Do you have friends or colleagues who prefer dealing with people rather than machines? My wife is like that. When she needs to know her bank balance or just get some cash, she will go out of her way to talk to a bank teller rather than fumble with an ATM; and she'll always push the button for a "live operator" on an automated telephone service menu.
This doesn't mean that my wife is averse to technology -- she uses email, iPods, cell phones, and the usual array of 21st century devices. But at the same time she is drawn to personal, human customer service and wants it to be part of her life
For the past 20 years, companies have struggled to find the right balance between cost-effective, technologically-enabled approaches to customer service and person-to-person contact. While personal approaches have advantages for many people (like my wife), they require much more training, reduce consistency, and cost more.
As a result, most firms -- from large retailers to local doctor's offices -- now require customers to go through layers of technology-based service or web-based alternatives before getting to a human being. Although this makes perfect sense from a financial point of view, it's also created an unintended consequence: Customer service has gotten more complicated and impersonal.
For example, a large mutual fund company spent a lot of money encouraging its high net worth customers to use all of its automation tools and to essentially become self-sufficient investors. Sure, they could talk to a live person if needed, but the unspoken message was that human contact was a last resort and, in fact, was only for those who couldn't figure it out for themselves.

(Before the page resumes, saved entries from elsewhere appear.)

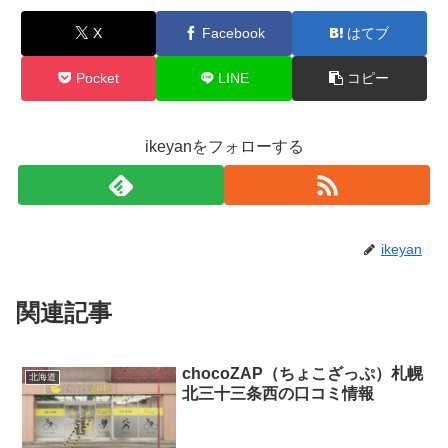
X
Facebook
はてブ
Pocket
LINE
コピー
ikeyanをフォローする
ikeyan
関連記事
chocoZAP（ちょこざっぷ）札幌
北海道
北三十三条西の口コミ情報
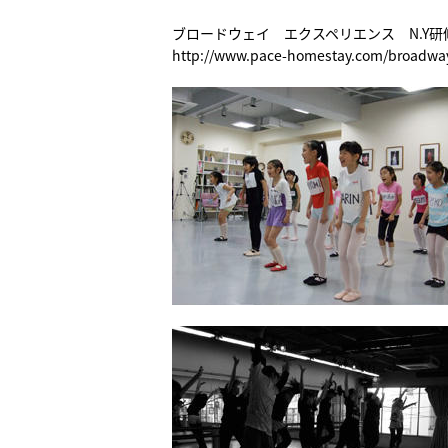
ブロードウェイ エクスペリエンス N.Y研
http://www.pace-homestay.com/broadway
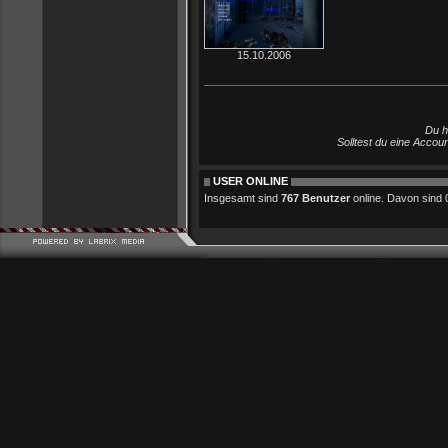
15.10.2006
Du h
Solltest du eine Accou
USER ONLINE
Insgesamt sind
767 Benutzer
online. Davon sind 0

When the financial collapse occurred, most of those high net worth investors lost lots of money and began moving their remaining funds to other companies, most of which provided easy and straightforward human guidance. In essence, this mutual fund company lost direct contact with its customers and didn't have easy customer service mechanisms in place to get them back. So how did it recover? The company mobilized its staff to call each and every one of these high net worth customers personally -- and immediately saw the asset transfer numbers start to turn around.

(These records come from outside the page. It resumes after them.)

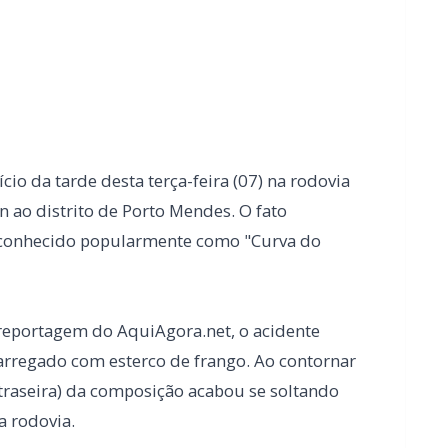
cio da tarde desta terça-feira (07) na rodovia
 ao distrito de Porto Mendes. O fato
o conhecido popularmente como "Curva do
reportagem do AquiAgora.net, o acidente
rregado com esterco de frango. Ao contornar
 traseira) da composição acabou se soltando
 rodovia.
palhou e cobriu parte da pista de rolamento.
te, as primeiras informações confirmam que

Simple and human customer service doesn't have to be difficult or expensive. But without it, customers won't have the loyalty to stay with you through tough times, which carries an even greater cost.
Danny Myer is the head of the Union Square Hospitality Group which runs more than a dozen restaurants including two that are perennially voted the most popular in New York City. His organization is so successful at building customer loyalty that he has created a learning company called Hospitality Quotient to share their best practices with corporations and government. He notes that the heart of a long-term, profitable customer relationship rests both on providing quality products and services and doing so in a way that makes customers feel cared for, which is how he defines "hospitality."
Given all of the cutbacks in recent months, perhaps this is a good time to take a fresh look at your customer service. Have you made it simple and human? Have you built emotional bonds through true hospitality -- no matter what business you are in?